Monday, November 21, 2005

Academic Studies of crypto-utopias posing as dystopias

Boing Boing has a post today about utopias hidden in dystopian novels. They pulled some interesting paragraphs from the Boston Globe Ideas column about Fredric Jameson's new book on utopian ideas hidden in dystopias. During the Cold War when it was unpopular to write about future utopias in science fiction because you might be perceived as a radical, writers like Philip K. Dick, Ursula K. Le Guin, and Samuel R. Delany put utopian themes in their otherwise dystopian novels. The contention is that these others tried to describe utopia by what it is not and provided the object lessons in their literary work.

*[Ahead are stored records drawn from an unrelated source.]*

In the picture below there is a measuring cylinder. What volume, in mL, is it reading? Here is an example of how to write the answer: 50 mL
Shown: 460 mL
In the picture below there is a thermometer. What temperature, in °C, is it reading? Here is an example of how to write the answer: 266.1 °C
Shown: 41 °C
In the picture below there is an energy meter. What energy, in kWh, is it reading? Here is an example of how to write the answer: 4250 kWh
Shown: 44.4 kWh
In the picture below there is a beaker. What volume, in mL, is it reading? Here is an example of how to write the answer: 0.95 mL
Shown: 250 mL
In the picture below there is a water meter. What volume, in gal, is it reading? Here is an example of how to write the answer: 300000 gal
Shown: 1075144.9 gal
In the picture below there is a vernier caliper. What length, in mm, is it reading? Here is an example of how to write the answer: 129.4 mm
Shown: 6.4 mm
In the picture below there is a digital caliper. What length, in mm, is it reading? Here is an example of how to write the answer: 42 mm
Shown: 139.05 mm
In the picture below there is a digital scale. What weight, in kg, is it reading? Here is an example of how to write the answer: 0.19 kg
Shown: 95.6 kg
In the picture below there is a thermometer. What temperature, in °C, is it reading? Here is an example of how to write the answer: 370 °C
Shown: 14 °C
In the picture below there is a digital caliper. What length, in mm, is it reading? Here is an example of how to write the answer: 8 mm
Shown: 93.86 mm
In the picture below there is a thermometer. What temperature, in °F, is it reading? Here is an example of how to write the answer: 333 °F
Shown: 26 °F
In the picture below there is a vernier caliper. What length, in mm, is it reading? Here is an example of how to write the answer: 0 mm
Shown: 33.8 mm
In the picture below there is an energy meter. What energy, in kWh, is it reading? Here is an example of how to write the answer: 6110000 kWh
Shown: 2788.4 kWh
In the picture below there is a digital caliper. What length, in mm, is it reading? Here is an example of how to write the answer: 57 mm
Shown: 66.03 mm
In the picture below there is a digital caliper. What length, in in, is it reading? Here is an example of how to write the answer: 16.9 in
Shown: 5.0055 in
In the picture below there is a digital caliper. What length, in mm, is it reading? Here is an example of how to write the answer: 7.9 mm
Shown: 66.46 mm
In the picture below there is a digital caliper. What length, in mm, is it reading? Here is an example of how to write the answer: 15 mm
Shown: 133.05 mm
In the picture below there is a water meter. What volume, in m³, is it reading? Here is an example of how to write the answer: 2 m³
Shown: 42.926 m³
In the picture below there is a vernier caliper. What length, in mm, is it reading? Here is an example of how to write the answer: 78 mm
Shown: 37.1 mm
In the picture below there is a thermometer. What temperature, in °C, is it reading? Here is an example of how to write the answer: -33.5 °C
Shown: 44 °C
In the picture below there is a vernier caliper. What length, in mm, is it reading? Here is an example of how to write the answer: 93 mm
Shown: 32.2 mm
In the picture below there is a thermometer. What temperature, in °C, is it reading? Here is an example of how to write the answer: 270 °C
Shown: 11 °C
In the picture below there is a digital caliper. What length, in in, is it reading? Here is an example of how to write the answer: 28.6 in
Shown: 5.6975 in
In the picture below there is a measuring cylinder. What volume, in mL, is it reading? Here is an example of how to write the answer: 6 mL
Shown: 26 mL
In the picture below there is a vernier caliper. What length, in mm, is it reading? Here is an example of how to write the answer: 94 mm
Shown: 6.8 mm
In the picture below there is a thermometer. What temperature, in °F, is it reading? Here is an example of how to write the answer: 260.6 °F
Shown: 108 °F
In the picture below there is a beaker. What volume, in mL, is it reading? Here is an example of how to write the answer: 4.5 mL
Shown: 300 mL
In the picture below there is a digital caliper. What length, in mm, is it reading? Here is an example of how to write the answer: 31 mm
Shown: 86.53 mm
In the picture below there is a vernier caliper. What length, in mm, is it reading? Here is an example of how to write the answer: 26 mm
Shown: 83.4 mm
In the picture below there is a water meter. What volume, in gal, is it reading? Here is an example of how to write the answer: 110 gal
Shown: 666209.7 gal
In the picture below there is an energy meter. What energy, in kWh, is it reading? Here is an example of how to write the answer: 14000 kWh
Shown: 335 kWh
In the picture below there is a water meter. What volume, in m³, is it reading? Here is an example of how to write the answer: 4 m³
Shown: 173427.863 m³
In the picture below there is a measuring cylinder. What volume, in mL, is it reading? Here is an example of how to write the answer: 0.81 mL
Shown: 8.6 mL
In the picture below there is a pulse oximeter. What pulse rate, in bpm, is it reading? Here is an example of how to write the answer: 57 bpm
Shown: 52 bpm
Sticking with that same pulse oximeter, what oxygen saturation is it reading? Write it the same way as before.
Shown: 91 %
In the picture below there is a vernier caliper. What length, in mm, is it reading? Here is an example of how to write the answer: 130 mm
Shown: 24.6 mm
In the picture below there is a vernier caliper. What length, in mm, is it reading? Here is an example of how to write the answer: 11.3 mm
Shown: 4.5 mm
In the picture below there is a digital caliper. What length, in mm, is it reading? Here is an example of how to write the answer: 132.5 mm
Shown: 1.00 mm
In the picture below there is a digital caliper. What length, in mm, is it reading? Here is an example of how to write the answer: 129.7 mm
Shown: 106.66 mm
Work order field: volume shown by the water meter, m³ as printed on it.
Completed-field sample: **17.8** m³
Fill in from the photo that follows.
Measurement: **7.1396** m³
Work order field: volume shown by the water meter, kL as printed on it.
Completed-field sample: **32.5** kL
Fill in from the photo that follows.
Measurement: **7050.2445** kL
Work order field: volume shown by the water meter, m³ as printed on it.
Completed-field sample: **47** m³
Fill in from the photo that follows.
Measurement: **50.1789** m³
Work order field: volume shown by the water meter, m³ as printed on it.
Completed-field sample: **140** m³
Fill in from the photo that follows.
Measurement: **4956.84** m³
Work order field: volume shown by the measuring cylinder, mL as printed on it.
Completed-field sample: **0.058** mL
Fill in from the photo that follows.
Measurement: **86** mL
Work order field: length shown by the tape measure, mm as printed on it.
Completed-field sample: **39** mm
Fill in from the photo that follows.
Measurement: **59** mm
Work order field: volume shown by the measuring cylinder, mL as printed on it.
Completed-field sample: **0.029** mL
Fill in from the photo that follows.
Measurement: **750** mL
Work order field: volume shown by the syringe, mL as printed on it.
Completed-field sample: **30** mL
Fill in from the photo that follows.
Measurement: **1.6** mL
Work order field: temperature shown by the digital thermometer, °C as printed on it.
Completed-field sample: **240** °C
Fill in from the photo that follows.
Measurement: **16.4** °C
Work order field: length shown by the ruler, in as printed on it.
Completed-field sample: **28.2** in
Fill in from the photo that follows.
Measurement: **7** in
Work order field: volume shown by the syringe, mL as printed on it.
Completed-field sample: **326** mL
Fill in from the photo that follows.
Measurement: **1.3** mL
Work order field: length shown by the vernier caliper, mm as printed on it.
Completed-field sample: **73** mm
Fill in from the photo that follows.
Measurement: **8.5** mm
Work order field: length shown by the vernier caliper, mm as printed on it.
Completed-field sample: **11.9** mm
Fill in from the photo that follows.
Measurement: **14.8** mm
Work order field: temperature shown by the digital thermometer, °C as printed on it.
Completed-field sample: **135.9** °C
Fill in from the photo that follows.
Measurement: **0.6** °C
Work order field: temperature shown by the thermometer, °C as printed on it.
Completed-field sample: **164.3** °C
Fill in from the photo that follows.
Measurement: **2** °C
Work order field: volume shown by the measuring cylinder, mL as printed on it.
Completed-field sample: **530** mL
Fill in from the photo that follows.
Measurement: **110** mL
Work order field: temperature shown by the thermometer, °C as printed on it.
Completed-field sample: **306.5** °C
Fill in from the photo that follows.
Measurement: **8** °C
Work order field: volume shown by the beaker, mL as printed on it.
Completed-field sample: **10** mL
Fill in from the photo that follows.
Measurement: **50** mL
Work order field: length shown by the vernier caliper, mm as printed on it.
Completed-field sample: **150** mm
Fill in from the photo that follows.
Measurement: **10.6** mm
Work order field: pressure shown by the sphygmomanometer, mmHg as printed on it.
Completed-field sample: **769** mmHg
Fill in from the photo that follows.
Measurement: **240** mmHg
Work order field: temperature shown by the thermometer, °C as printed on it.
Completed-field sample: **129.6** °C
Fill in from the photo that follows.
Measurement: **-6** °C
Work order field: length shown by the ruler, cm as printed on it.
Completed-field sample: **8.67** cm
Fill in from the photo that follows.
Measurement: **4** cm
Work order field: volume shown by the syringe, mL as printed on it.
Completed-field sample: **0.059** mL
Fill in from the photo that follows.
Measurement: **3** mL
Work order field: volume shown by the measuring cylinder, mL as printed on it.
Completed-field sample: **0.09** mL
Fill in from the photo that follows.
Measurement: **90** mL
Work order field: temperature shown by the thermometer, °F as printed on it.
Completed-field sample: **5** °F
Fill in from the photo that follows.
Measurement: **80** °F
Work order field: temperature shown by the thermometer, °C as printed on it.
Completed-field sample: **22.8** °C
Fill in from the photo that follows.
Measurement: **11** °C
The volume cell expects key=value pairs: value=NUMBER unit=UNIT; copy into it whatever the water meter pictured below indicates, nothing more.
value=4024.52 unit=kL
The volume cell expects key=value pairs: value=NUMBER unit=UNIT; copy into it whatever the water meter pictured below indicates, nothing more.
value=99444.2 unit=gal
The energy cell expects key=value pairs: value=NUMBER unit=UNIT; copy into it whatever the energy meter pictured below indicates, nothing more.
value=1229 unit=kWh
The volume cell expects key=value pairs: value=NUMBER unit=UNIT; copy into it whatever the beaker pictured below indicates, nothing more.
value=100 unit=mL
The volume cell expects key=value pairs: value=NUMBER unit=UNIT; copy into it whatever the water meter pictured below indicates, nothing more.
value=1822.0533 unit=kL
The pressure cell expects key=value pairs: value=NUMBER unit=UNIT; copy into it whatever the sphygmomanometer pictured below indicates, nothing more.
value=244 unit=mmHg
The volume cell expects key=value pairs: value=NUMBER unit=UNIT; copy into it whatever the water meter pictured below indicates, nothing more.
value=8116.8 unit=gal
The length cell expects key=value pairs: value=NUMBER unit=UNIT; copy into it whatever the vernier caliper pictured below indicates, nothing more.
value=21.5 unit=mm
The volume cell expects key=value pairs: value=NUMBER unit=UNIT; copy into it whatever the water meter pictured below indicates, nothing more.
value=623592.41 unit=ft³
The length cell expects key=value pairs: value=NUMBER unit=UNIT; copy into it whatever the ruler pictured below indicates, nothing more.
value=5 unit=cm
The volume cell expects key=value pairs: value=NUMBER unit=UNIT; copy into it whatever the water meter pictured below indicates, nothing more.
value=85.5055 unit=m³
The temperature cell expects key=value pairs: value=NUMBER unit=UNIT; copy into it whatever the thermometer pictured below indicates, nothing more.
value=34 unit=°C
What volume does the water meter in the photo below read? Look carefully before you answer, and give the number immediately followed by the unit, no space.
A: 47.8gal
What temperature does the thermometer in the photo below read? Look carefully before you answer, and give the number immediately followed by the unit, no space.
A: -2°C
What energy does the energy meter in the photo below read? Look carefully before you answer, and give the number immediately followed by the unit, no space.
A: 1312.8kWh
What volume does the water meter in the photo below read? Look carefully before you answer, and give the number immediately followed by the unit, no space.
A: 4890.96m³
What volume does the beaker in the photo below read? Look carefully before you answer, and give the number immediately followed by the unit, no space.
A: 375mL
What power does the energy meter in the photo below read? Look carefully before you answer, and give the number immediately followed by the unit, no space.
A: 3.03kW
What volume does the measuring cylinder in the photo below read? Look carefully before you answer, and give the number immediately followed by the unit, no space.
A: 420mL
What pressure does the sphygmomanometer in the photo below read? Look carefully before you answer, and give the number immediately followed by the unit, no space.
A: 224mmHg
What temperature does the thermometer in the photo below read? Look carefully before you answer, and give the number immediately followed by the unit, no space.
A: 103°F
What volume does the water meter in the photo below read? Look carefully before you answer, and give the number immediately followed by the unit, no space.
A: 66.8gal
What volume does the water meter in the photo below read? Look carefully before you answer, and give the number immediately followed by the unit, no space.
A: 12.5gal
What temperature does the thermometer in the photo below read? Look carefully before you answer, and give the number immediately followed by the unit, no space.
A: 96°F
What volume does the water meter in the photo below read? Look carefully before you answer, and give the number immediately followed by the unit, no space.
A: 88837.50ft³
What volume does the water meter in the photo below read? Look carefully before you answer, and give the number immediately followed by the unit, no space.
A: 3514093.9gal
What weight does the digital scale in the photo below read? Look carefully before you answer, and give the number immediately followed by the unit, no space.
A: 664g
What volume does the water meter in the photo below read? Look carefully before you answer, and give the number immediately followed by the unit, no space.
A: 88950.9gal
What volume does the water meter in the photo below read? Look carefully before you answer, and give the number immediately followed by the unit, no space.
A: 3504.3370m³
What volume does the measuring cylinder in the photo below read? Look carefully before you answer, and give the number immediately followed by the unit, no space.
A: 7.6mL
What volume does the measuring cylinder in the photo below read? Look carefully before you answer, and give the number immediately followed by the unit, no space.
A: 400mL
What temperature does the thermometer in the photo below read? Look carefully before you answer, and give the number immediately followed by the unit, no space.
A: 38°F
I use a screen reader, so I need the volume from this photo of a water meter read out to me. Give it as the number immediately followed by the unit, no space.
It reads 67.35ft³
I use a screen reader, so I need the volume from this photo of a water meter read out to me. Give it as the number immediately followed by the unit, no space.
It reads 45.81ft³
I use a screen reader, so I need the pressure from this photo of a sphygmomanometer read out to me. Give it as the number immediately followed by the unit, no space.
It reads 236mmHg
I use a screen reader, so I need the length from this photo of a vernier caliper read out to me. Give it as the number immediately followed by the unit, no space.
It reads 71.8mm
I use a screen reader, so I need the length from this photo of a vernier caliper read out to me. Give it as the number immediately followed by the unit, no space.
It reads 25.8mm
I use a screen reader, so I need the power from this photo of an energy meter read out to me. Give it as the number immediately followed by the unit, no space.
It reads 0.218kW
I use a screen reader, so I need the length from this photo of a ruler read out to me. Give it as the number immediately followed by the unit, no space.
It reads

I of course have a great love of dystopian (distopian?) futures especially the scary one we currently inhabit (see for instance "Our new Spoke-Robot Overlords", a lack of flying cars rant, and the Rifter series review). The article in the Boston Globe reviewing Fredric Jameson's Archaeologies of the Future points out Jameson's premise that these science fiction novels allow us to explore different alternative future utopian ideas even if they are hidden in this literature. There also seems to be some discussion about communism vs. capitalism and to finding an alternative economic system that is neither. It sound like some of the ideas that Ken MacLeod explores in his fiction.

How does all of this tie in to the current science fiction trend of writing about the Singularity, I don't know, but I plan to read the book and maybe find out.